The government said job gains occurred in retail trade, construction and financial activities.

Economists that Reuters polled had predicted that payrolls would rise by 175,000 last month. The median forecast in a Bloomberg survey was for a gain of 180,000 jobs.

The government said wage growth was weaker than in December. In January, average hourly earnings for all employees on private nonfarm payrolls rose by 3 cents, or 0.1 percent, to $26, after a 6 cent increase, or 0.2 percent, in December.

During the past year, average hourly earnings have risen by 2.5 percent, the government said. In January, average hourly earnings of private-sector production and nonsupervisory employees increased by 4 cents, to $21.84.

“There’s more slack in the labor market than the unemployment rate implies, but we’re continuing to make progress in absorbing that slack,” Russell Price, senior economist at Ameriprise Financial Inc. in Detroit, told Bloomberg. “As that happens, wage and salary growth should gain additional traction.”

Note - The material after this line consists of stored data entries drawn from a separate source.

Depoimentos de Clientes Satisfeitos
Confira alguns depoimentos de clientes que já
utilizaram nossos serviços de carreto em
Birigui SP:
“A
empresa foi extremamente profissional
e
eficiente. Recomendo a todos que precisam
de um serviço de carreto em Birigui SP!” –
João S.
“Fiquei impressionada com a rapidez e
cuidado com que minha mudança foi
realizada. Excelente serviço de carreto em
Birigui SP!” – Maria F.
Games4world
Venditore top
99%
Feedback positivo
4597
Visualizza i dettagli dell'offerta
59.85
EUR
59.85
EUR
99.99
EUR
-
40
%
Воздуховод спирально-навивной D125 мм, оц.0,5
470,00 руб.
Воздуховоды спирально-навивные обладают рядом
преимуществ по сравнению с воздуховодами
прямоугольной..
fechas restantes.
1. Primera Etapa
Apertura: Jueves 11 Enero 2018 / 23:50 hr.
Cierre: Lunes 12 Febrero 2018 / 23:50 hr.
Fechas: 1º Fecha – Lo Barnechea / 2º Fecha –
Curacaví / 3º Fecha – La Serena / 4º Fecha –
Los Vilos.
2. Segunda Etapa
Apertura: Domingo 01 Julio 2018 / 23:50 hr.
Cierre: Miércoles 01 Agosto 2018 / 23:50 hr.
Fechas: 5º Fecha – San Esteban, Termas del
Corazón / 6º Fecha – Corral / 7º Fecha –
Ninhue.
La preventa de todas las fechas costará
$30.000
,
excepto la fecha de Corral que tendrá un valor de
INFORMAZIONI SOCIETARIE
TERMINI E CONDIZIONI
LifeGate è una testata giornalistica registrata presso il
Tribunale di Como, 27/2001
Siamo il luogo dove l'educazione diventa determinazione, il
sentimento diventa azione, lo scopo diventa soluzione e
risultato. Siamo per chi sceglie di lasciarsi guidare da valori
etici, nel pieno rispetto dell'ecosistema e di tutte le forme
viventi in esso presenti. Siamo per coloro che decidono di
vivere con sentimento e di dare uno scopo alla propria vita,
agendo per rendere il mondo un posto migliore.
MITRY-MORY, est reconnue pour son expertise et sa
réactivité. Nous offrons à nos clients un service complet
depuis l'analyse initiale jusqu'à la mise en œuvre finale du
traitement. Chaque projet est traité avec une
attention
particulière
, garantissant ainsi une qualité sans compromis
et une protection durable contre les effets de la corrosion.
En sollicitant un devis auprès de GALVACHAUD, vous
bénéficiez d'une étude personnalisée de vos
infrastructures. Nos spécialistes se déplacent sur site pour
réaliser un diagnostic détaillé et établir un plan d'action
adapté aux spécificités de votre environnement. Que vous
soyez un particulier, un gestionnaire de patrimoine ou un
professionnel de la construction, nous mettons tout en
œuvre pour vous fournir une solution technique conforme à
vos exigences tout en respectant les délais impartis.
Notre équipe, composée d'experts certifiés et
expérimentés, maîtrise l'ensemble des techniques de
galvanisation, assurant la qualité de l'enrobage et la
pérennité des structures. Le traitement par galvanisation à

The government revised the job totals for the two previous months to show a net decrease of 39,000 from the initial reports. The November total was revised downward from 204,000 to 164,000, and the December total was revised upward from 156,000 to 157,000.

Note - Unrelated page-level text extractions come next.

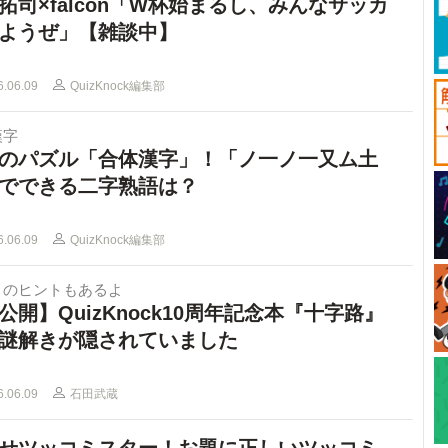
拓司×falcon「W杯始まるし、みんなサッカ
ようぜ」【雑談中】
6.06.09
QuizKnock編集部
漢字
のパズル「合体漢字」！「ノ一ノ一又ム土
でできる二字熟語は？
6.06.09
QuizKnock編集部
きのヒントもあるよ
公開】QuizKnock10周年記念本『十字路』
謎解きが隠されていました
6.06.09
石田武蔵
せツッコミスター！お題に正しいツッコミ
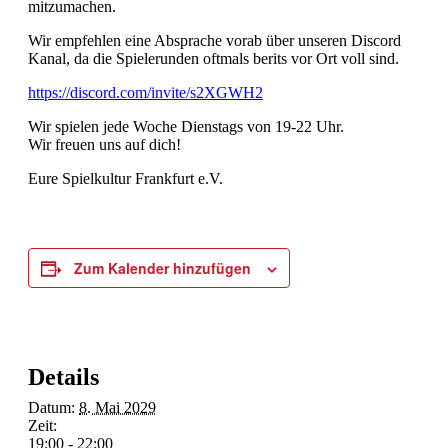
mitzumachen.
Wir empfehlen eine Absprache vorab über unseren Discord
Kanal, da die Spielerunden oftmals berits vor Ort voll sind.
https://discord.com/invite/s2XGWH2
Wir spielen jede Woche Dienstags von 19-22 Uhr.
Wir freuen uns auf dich!
Eure Spielkultur Frankfurt e.V.
Zum Kalender hinzufügen
Details
Datum:
8. Mai 2029
Zeit:
19:00 - 22:00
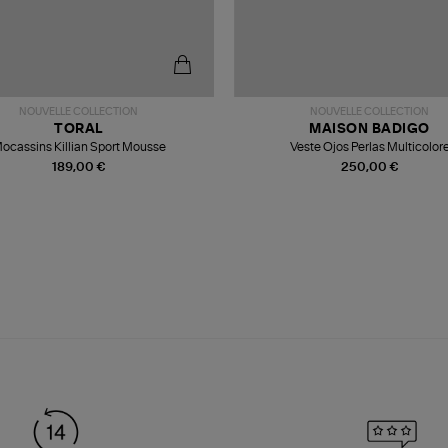
NOUVELLE COLLECTION
NOUVELLE COLLECTION
TORAL
MAISON BADIGO
ocassins Killian Sport Mousse
Veste Ojos Perlas Multicolor
189,00 €
250,00 €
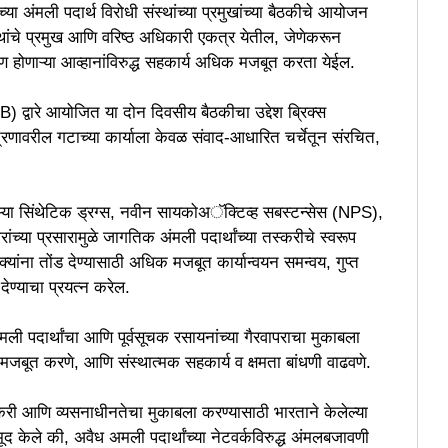
या अंमली पदार्थ विरोधी संस्थांच्या प्रमुखांच्या बैठकीचे आयोजन
्थांचे प्रमुख आणि वरिष्ठ अधिकारी एकत्र येतील, जेणेकरून
माण होणाऱ्या आव्हानांविरुद्ध सहकार्य अधिक मजबूत करता येईल.
B) द्वारे आयोजित या दोन दिवसीय बैठकीचा उद्देश ब्रिक्स
्रणावरील गटाच्या कार्याला केवळ संवाद-आधारित चर्चेतून संरचित,
जाणाऱ्या सिंथेटिक ड्रग्स, नवीन सायकोअॅक्टिव्ह सबस्टन्सेस (NPS),
ंच्या प्रसारामुळे जागतिक अंमली पदार्थांच्या तस्करीचे स्वरूप
क्यांना तोंड देण्यासाठी अधिक मजबूत कार्यान्वयन समन्वय, गुप्त
देण्याचा प्रयत्न करेल.
म अमली पदार्थांचा आणि पूर्वसूचक रसायनांच्या गैरवापराचा मुकाबला
य मजबूत करणे, आणि संस्थात्मक सहकार्य व क्षमता बांधणी वाढवणे.
्करी आणि व्यसनाधीनतेचा मुकाबला करण्यासाठी भारताने केलेल्या
द केले की, अवैध अमली पदार्थांच्या नेटवर्कविरुद्ध अंमलबजावणी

In January the number of long-term unemployed (those jobless for 27 weeks or more) was essentially unchanged at 1.9 million and accounted for 24.4 percent of the unemployed, the government said. During the past year the number of long-term unemployed has declined by 244,000.

The number of people employed part time for economic reasons (sometimes referred to as involuntary part-time workers) was little changed in January, at 5.8 million, the government said. Those people, who would have preferred full-time employment, were working part time because their hours had been cut they were unable to find full-time jobs.

In January 1.8 million people were marginally attached to the labor force, down by 337,000 from a year earlier, the government said. (The data are not seasonally adjusted.) Those people were not in the labor force, wanted and were available for work, and had looked for a job sometime during the prior 12 months.

The government said they were not counted as unemployed because they had not searched for work during the four weeks that preceded the survey.